--- TASK BRIEF ---
Keep the wording of each record exactly the same when you repeat it, and leave out pictures.

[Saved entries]
*** Block opens ***
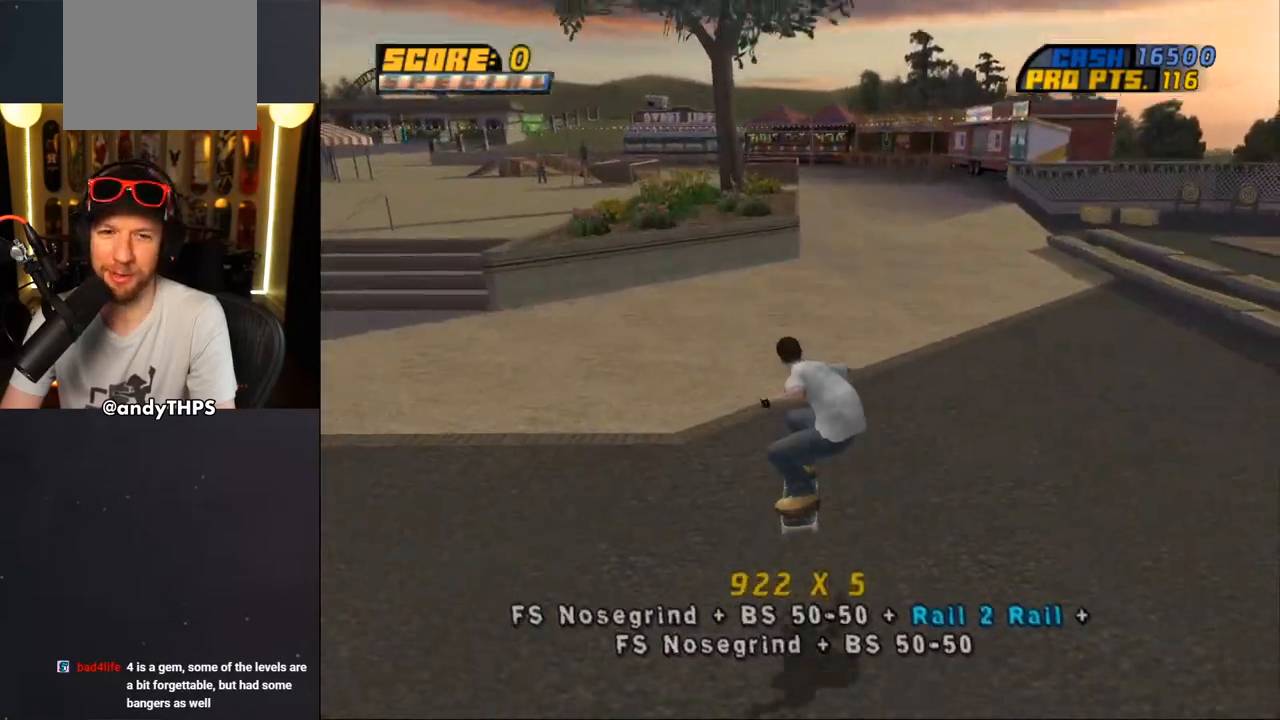
{"buttons": ["CROSS", "DPAD_DOWN", "DPAD_RIGHT"], "left_stick": "center", "right_stick": "center", "events": [[50, "DPAD_LEFT", "down"], [83, "DPAD_DOWN", "down"], [367, "DPAD_LEFT", "up"], [417, "DPAD_UP", "down"], [433, "DPAD_DOWN", "up"], [433, "DPAD_RIGHT", "down"], [483, "DPAD_UP", "up"], [500, "DPAD_DOWN", "down"]]}
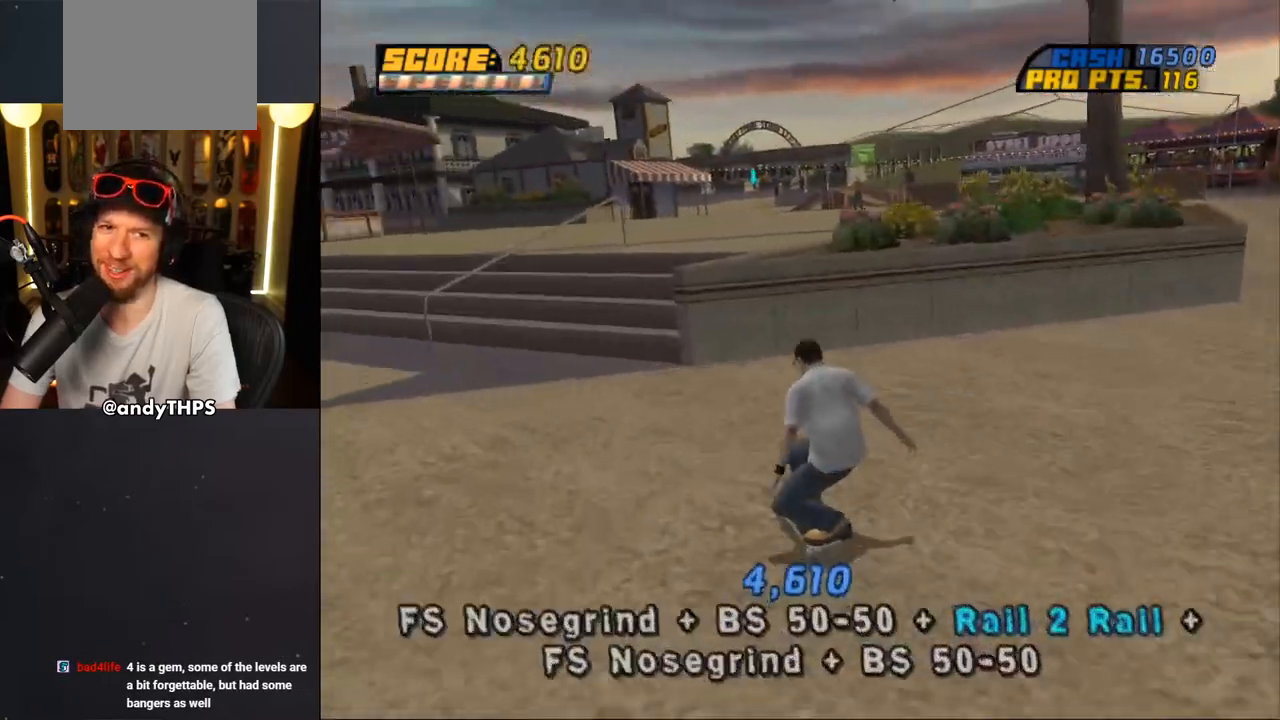
{"buttons": ["CROSS"], "left_stick": "center", "right_stick": "center", "events": [[83, "DPAD_DOWN", "up"], [117, "DPAD_RIGHT", "up"], [133, "CROSS", "up"], [133, "DPAD_UP", "down"], [217, "CROSS", "down"], [233, "DPAD_UP", "up"], [267, "DPAD_UP", "down"], [483, "DPAD_UP", "up"]]}
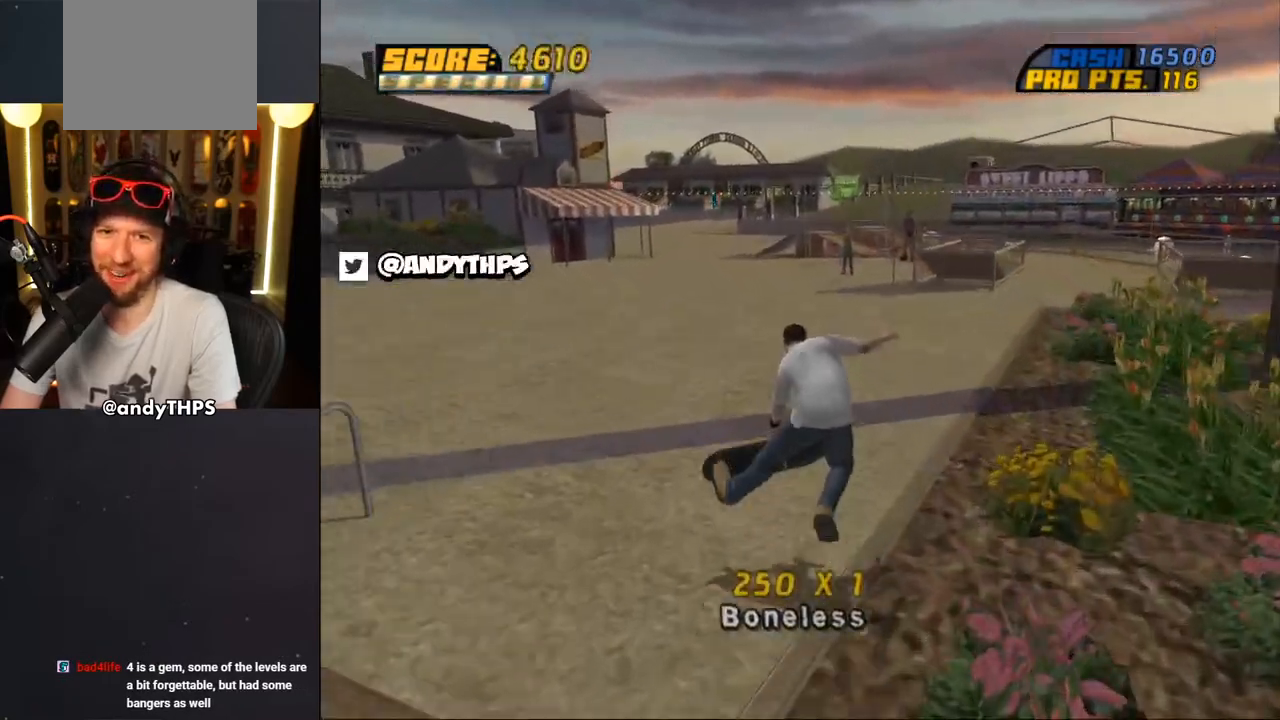
{"buttons": ["CROSS", "DPAD_RIGHT"], "left_stick": "center", "right_stick": "center", "events": [[400, "DPAD_RIGHT", "down"]]}
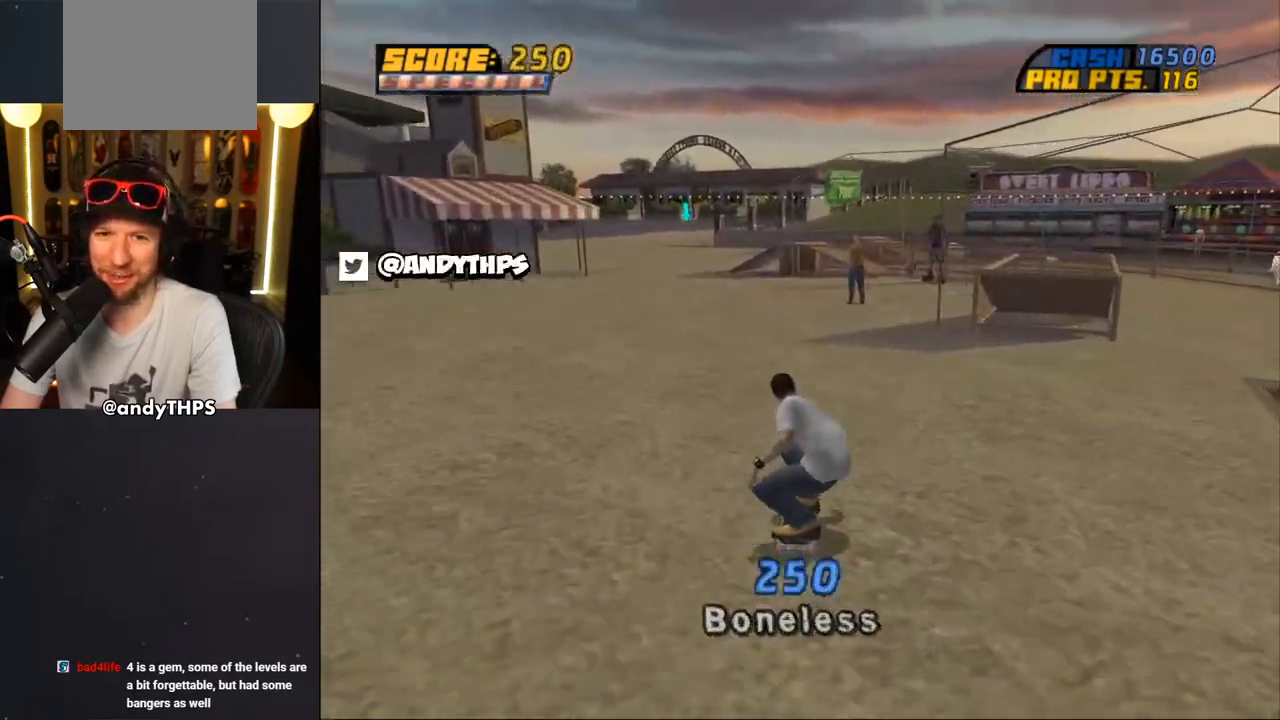
{"buttons": ["TRIANGLE", "DPAD_UP"], "left_stick": "center", "right_stick": "center", "events": [[17, "DPAD_RIGHT", "up"], [183, "DPAD_RIGHT", "down"], [250, "DPAD_DOWN", "down"], [300, "DPAD_DOWN", "up"], [300, "DPAD_RIGHT", "up"], [433, "CROSS", "up"], [433, "DPAD_UP", "down"], [433, "TRIANGLE", "down"]]}
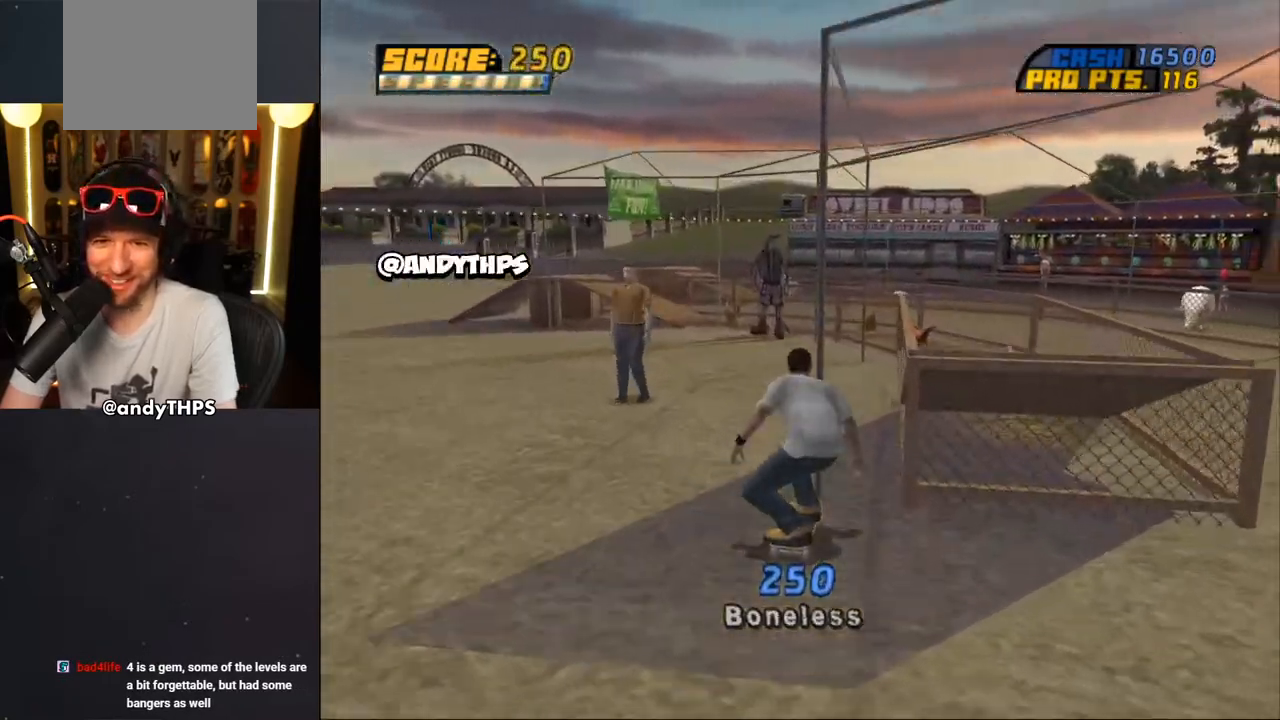
{"buttons": ["CROSS", "TRIANGLE"], "left_stick": "center", "right_stick": "center", "events": [[17, "DPAD_UP", "up"], [83, "DPAD_UP", "down"], [200, "DPAD_UP", "up"], [317, "DPAD_LEFT", "down"], [333, "CROSS", "down"], [350, "DPAD_UP", "down"], [383, "DPAD_UP", "up"], [417, "DPAD_LEFT", "up"]]}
*** Block closes ***
--- RESULT ---
{"buttons": ["CROSS", "DPAD_DOWN", "DPAD_RIGHT"], "left_stick": "center", "right_stick": "center", "events": [[50, "DPAD_LEFT", "down"], [83, "DPAD_DOWN", "down"], [367, "DPAD_LEFT", "up"], [417, "DPAD_UP", "down"], [433, "DPAD_DOWN", "up"], [433, "DPAD_RIGHT", "down"], [483, "DPAD_UP", "up"], [500, "DPAD_DOWN", "down"]]}
{"buttons": ["CROSS"], "left_stick": "center", "right_stick": "center", "events": [[83, "DPAD_DOWN", "up"], [117, "DPAD_RIGHT", "up"], [133, "CROSS", "up"], [133, "DPAD_UP", "down"], [217, "CROSS", "down"], [233, "DPAD_UP", "up"], [267, "DPAD_UP", "down"], [483, "DPAD_UP", "up"]]}
{"buttons": ["CROSS", "DPAD_RIGHT"], "left_stick": "center", "right_stick": "center", "events": [[400, "DPAD_RIGHT", "down"]]}
{"buttons": ["TRIANGLE", "DPAD_UP"], "left_stick": "center", "right_stick": "center", "events": [[17, "DPAD_RIGHT", "up"], [183, "DPAD_RIGHT", "down"], [250, "DPAD_DOWN", "down"], [300, "DPAD_DOWN", "up"], [300, "DPAD_RIGHT", "up"], [433, "CROSS", "up"], [433, "DPAD_UP", "down"], [433, "TRIANGLE", "down"]]}
{"buttons": ["CROSS", "TRIANGLE"], "left_stick": "center", "right_stick": "center", "events": [[17, "DPAD_UP", "up"], [83, "DPAD_UP", "down"], [200, "DPAD_UP", "up"], [317, "DPAD_LEFT", "down"], [333, "CROSS", "down"], [350, "DPAD_UP", "down"], [383, "DPAD_UP", "up"], [417, "DPAD_LEFT", "up"]]}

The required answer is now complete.